Ben bunu söylerken Kum, iki dağ arasında kalan bir vadinin olduğu yeri işaret ederek konuşmaya başladı.

— Sihir veya büyü olmadan bu kadar hızlı hareket edebileni görmediğime göre senin sihirbaz ve arkadaşı bize doğru son sürat geliyor.

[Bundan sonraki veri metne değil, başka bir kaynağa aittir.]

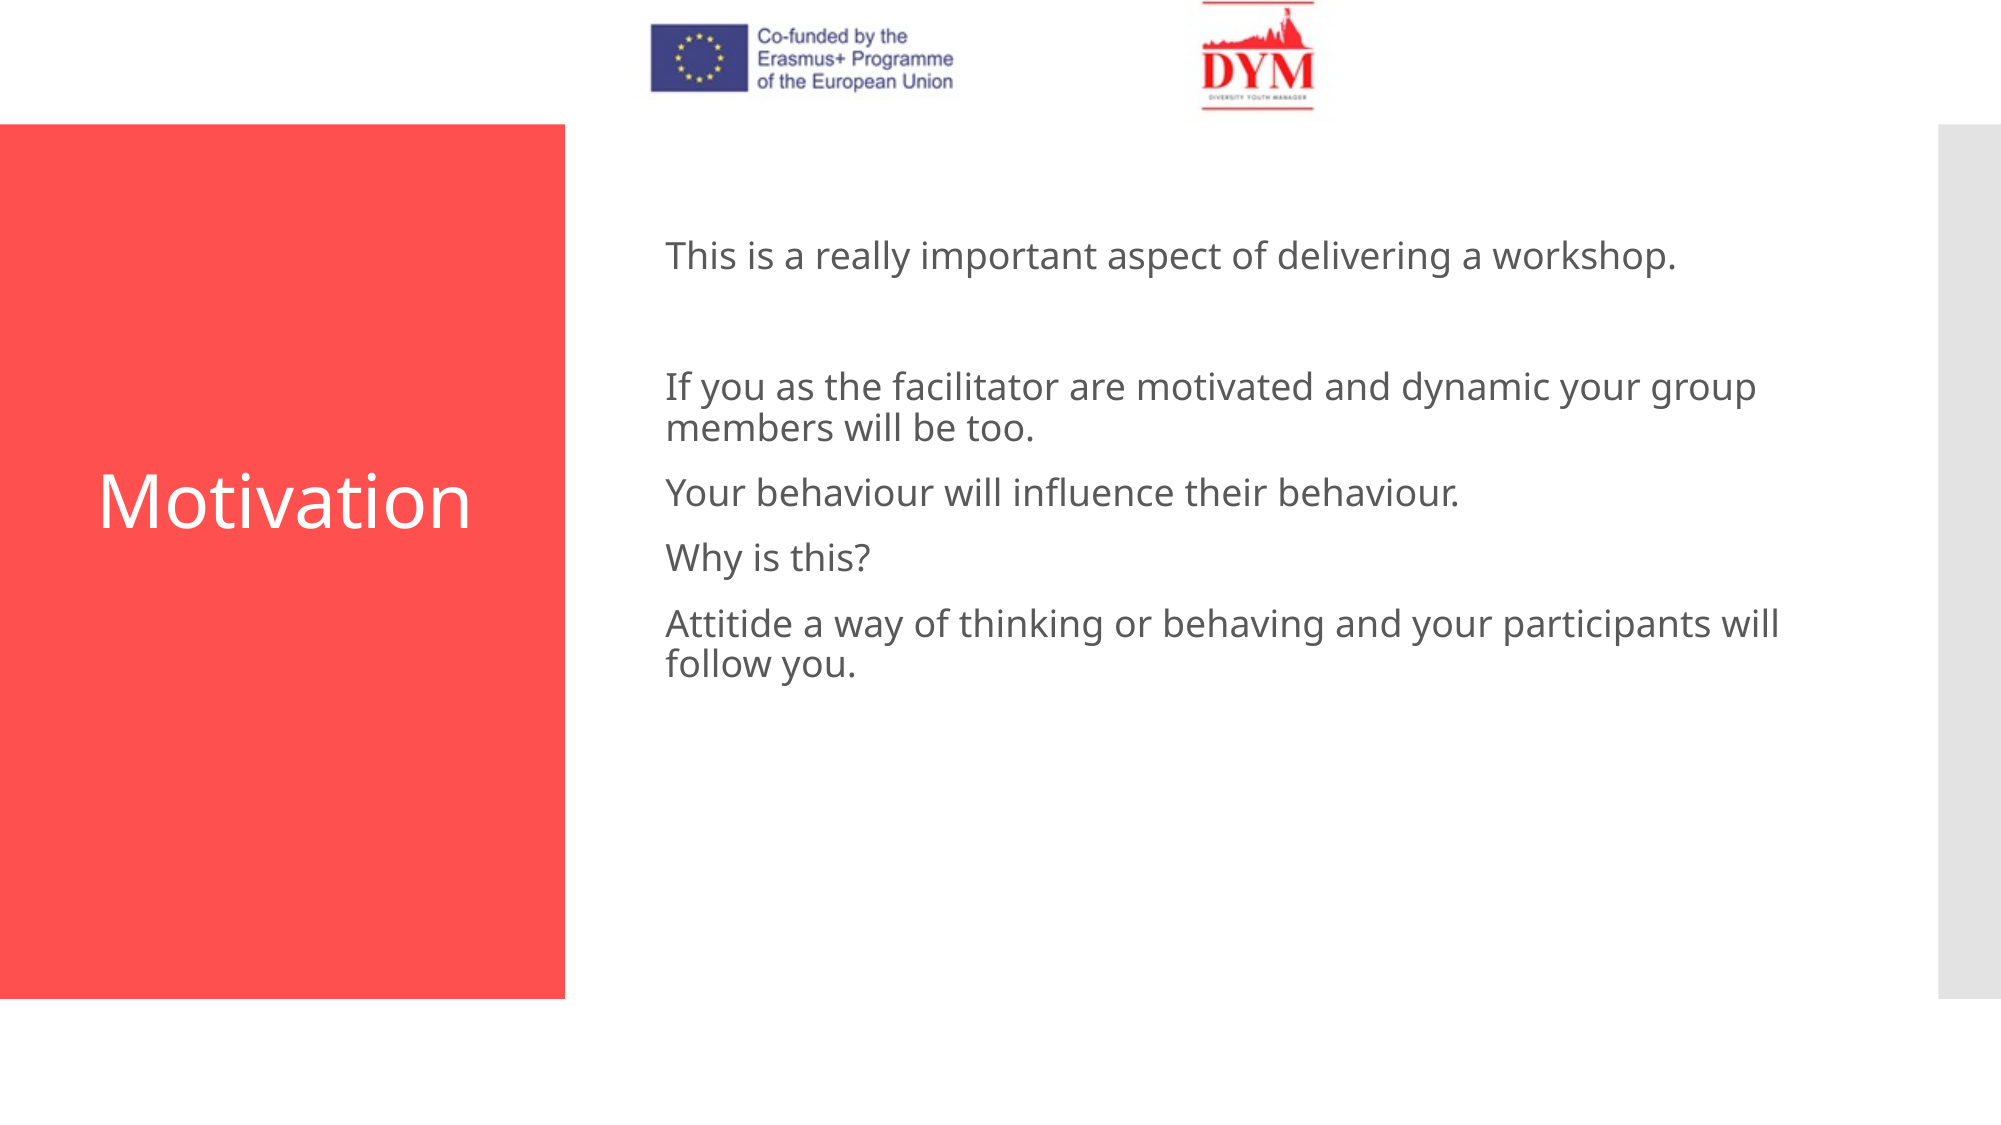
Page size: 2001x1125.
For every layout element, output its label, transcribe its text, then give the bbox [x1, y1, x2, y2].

list This is a really important aspect of delivering a workshop. If you as the facilitator are motivated and dynamic your group members will be too. Your behaviour will influence their behaviour. Why is this? Attitide a way of thinking or behaving and your participants will follow you. [650, 229, 1870, 987]
picture [509, 0, 1453, 123]
text_box Motivation [81, 446, 520, 551]
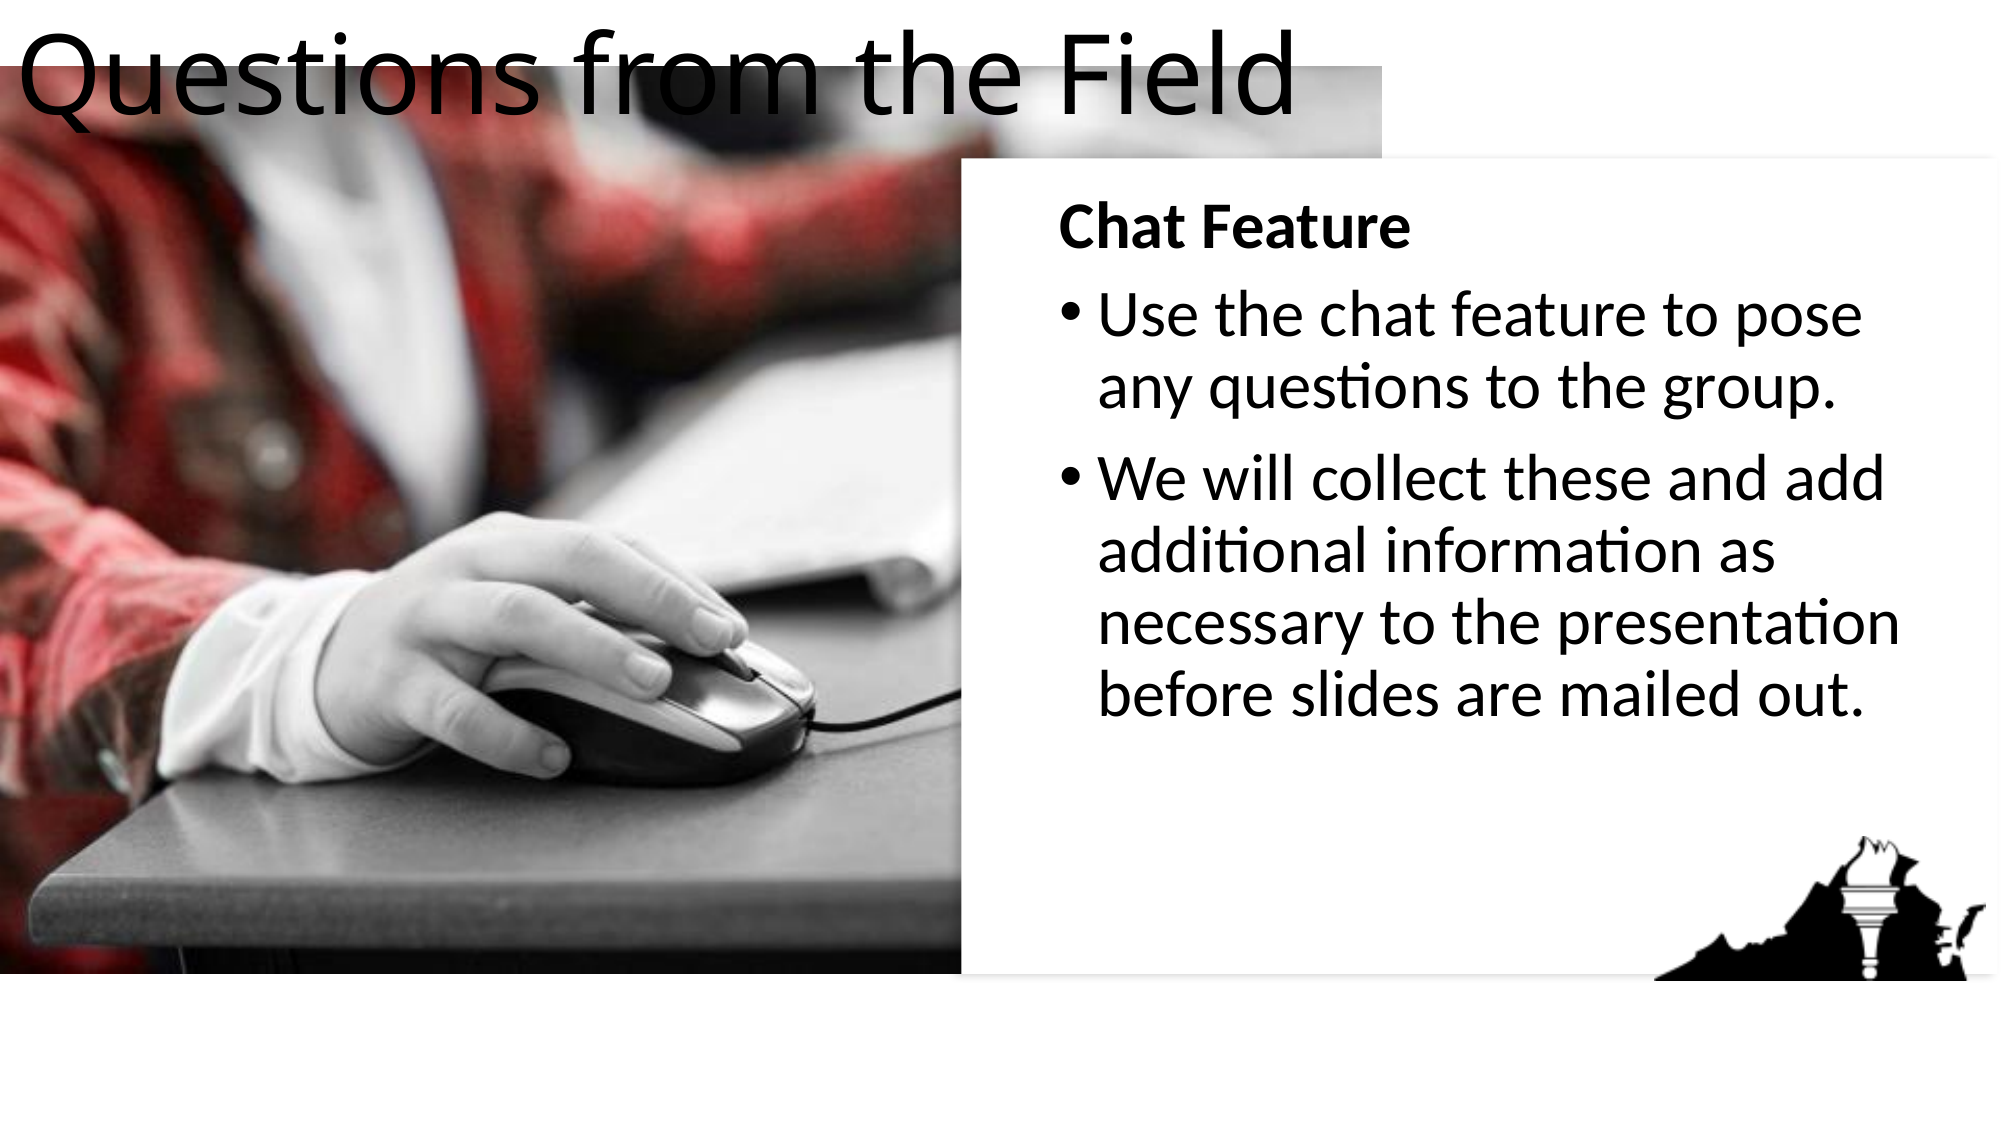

Dönüp Kum'un söylediği yere bakınca yapılan sihri görmeden de gelenlerin harcadığı yoğun sihri algılayabiliyordum. Biraz önce hissettiğim sihirle aynıydı. Ben, karşılaşmamaya çalışsam da gelenin öyle bir derdi yoktu, aksine beni bulmak için uğraşmıştı sanki. Yakaladığım ilk sihir büyük ihtimalle tahmin ettiğim gibi bir arama sihriydi. Gelen güçlü bir sihirbazdı ve bulunduğu noktadan buraya benim kullandığım kapı benzeri bir sihirle gelmiş olmalıydı. Gelenin niyetini önceden kestirmek mümkün olmadığından savunma ve saldırı için kürelerimden oluştururken Kum'a "İstersen kapıyla veya uçarak bizi buradan çıkarabilirim; ama bizi bulmak için yaptığı onca sihirden sonra peşimizden gelme noktasında ısrarcı olabilir." dedim.